+++ Records to process

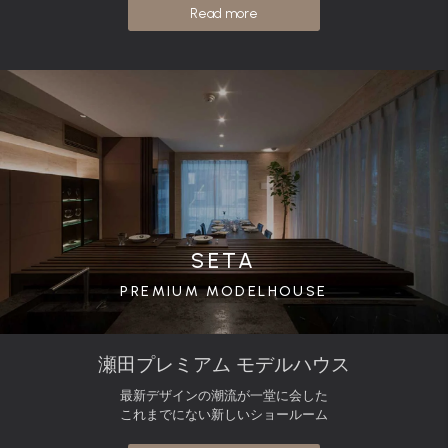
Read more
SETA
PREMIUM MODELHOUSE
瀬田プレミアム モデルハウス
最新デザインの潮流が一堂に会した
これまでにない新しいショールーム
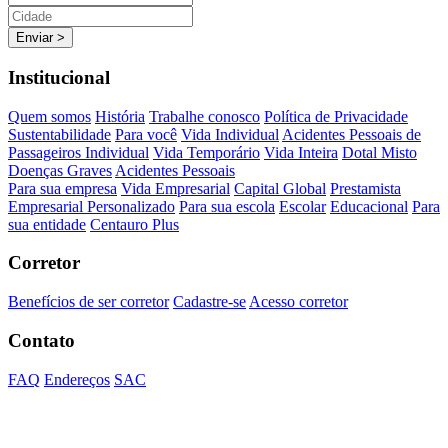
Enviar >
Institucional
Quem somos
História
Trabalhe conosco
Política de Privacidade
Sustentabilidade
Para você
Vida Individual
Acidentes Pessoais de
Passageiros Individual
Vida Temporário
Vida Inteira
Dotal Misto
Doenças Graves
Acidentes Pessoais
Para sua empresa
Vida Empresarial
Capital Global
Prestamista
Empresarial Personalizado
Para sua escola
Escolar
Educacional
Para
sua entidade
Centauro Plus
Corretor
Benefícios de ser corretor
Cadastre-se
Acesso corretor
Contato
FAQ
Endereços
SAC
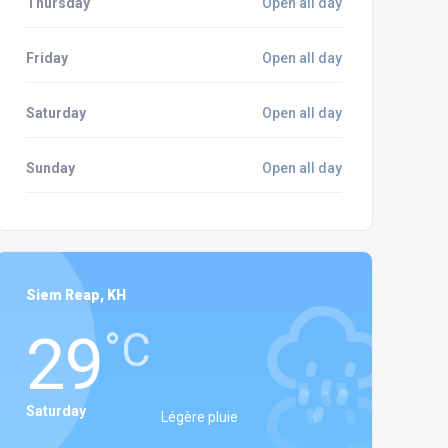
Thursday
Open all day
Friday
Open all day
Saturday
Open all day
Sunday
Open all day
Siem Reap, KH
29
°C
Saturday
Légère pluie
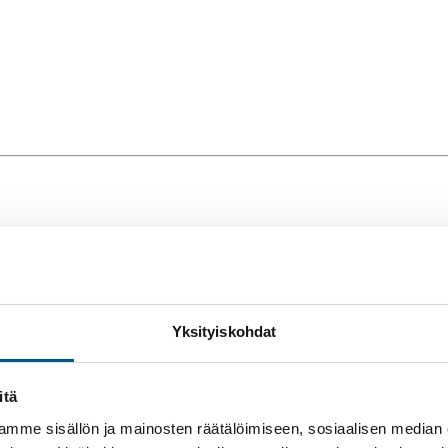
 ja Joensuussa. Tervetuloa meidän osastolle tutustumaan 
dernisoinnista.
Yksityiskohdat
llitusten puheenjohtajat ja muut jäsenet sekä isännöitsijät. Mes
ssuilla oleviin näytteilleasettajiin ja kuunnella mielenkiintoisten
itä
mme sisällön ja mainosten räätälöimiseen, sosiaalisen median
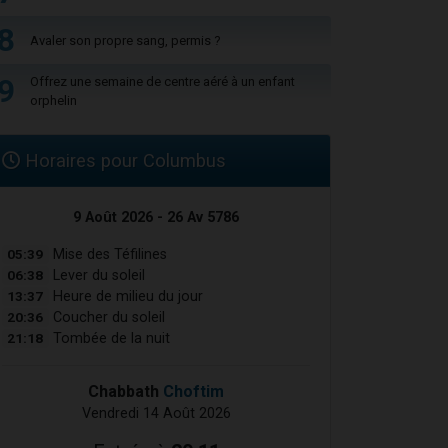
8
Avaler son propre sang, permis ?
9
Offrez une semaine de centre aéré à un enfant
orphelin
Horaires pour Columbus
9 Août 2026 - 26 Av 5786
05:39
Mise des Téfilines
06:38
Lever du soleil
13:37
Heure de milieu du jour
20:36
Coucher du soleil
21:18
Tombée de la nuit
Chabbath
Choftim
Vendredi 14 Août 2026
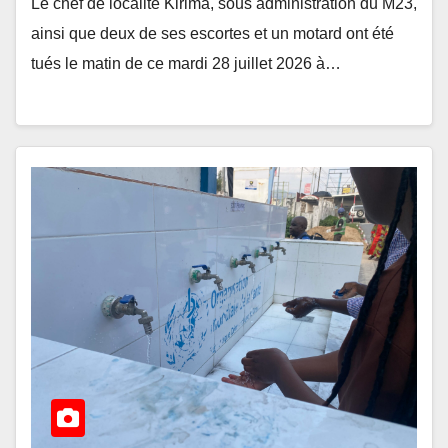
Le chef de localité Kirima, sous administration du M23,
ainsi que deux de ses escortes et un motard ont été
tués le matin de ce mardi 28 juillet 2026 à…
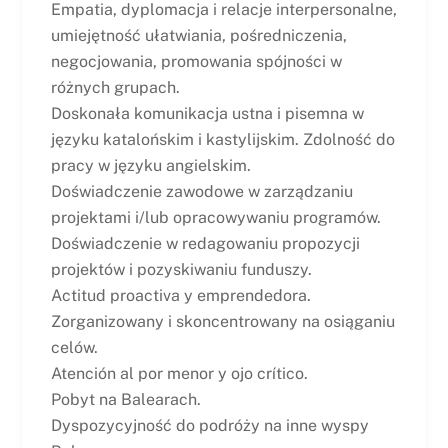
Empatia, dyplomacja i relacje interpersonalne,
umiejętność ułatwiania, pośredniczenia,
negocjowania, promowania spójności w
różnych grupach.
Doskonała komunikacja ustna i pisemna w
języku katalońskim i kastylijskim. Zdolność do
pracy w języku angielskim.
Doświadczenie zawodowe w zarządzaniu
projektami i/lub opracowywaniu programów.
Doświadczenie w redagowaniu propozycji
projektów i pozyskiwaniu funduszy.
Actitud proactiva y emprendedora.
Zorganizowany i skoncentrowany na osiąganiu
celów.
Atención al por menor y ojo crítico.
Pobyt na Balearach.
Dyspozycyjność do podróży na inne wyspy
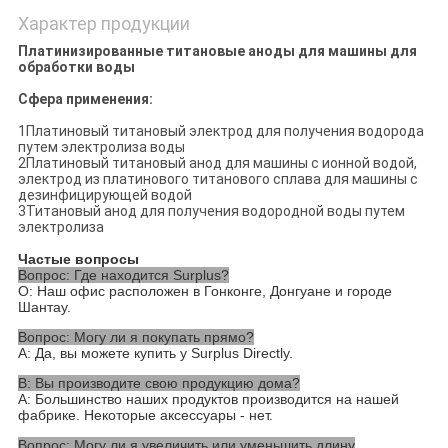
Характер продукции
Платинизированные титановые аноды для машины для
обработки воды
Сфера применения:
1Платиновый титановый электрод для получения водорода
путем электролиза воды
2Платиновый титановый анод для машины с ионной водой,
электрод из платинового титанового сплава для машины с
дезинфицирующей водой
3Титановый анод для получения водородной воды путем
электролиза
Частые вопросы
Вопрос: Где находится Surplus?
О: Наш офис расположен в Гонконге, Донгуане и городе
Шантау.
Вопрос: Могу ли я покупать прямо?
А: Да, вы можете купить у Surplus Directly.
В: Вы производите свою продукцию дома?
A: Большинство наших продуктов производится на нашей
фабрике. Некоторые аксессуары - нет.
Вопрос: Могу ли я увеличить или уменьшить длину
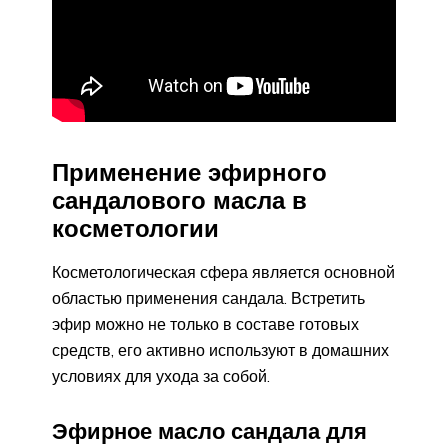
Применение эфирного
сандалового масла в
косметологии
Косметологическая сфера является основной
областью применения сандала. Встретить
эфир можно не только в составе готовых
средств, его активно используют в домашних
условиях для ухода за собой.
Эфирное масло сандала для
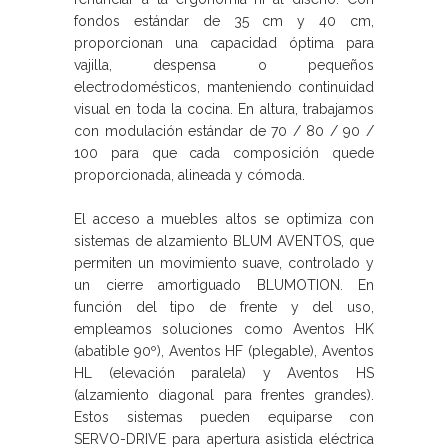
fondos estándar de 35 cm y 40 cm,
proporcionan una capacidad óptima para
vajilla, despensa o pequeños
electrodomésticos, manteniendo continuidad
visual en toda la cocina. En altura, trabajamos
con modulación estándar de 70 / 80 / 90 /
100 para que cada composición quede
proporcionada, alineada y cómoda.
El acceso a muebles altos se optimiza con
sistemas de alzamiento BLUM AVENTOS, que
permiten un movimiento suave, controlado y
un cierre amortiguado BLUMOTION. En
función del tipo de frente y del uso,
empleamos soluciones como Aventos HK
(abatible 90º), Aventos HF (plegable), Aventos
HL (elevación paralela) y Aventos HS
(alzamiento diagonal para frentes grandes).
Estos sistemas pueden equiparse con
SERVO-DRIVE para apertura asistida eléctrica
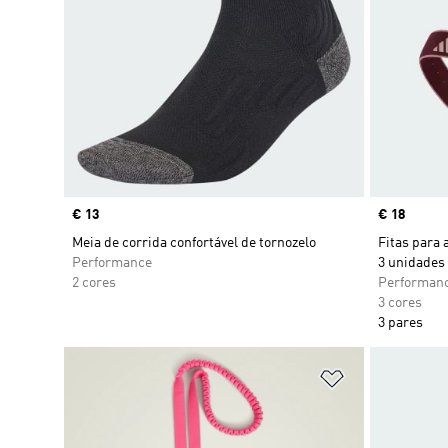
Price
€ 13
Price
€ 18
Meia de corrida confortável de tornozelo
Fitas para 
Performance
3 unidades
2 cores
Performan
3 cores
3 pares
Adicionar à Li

++++++
+++ Records to process

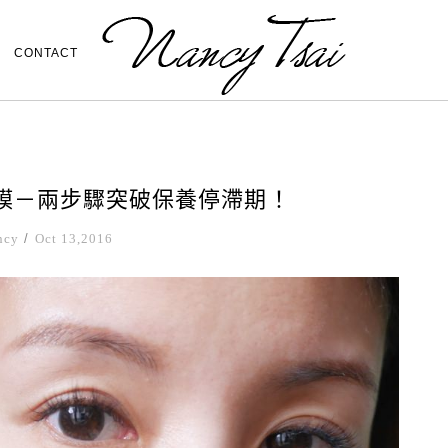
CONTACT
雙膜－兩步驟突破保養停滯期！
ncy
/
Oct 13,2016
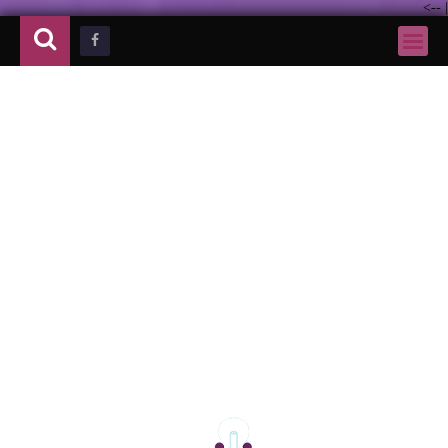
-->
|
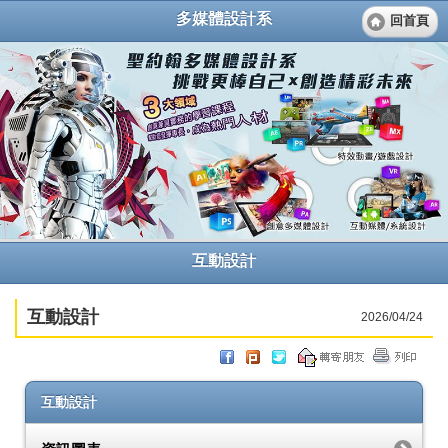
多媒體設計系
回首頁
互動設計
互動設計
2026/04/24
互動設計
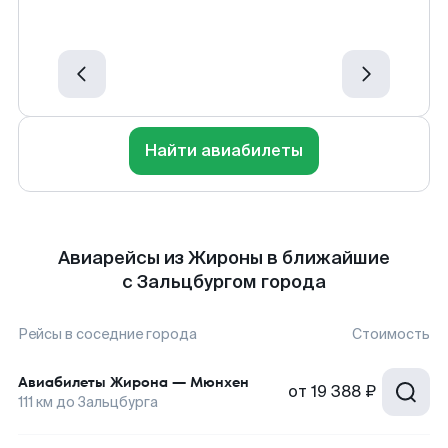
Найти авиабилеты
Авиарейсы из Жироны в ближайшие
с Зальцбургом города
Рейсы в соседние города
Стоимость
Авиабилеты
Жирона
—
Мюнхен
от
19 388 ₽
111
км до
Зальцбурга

++++++
+++ Records to process

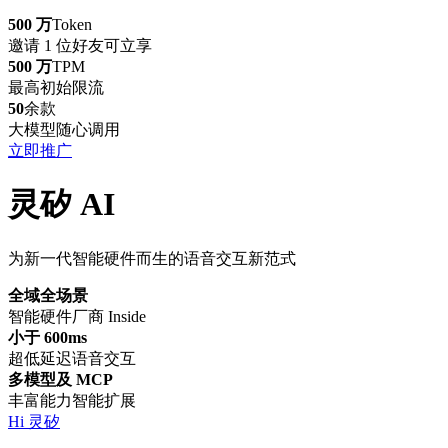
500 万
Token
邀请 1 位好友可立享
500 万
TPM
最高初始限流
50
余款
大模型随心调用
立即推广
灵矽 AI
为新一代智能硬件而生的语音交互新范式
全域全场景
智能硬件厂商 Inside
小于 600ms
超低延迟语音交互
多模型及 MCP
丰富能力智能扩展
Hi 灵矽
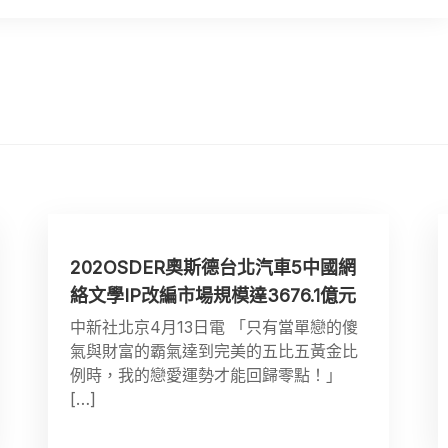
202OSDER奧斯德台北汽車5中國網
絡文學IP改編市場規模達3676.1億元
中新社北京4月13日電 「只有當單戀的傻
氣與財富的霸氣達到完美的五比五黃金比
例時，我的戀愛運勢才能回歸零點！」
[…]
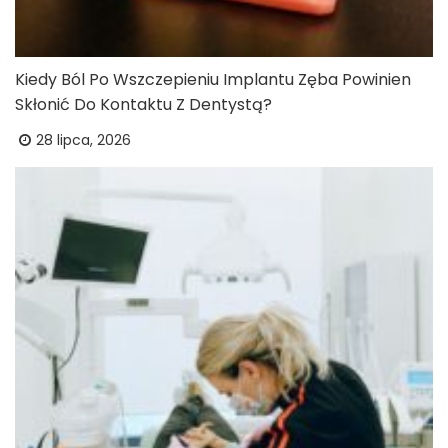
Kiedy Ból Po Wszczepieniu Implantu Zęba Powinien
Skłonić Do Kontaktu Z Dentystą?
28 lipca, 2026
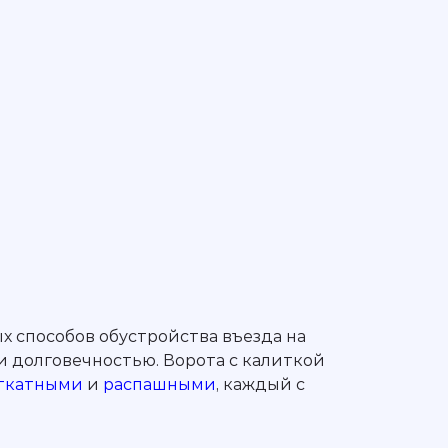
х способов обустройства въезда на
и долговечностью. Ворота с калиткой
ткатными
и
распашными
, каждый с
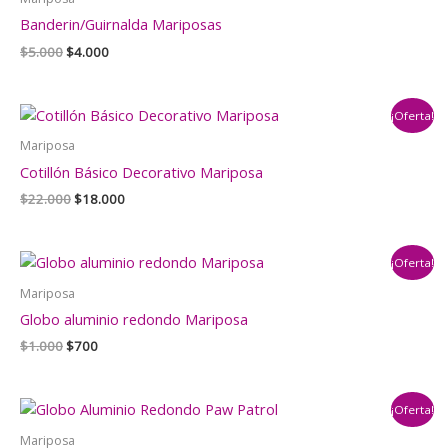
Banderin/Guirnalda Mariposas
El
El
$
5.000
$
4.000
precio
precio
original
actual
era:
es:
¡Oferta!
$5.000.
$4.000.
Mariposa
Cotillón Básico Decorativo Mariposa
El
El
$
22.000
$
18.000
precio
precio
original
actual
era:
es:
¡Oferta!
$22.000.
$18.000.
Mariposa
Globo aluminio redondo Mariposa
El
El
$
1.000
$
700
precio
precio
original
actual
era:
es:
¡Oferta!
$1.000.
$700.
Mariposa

++++++

* [Exercise description] If a line in the listing holds the word "Empresarial", list that line.

* [Written answer]
Vida Empresarial
Empresarial Personalizado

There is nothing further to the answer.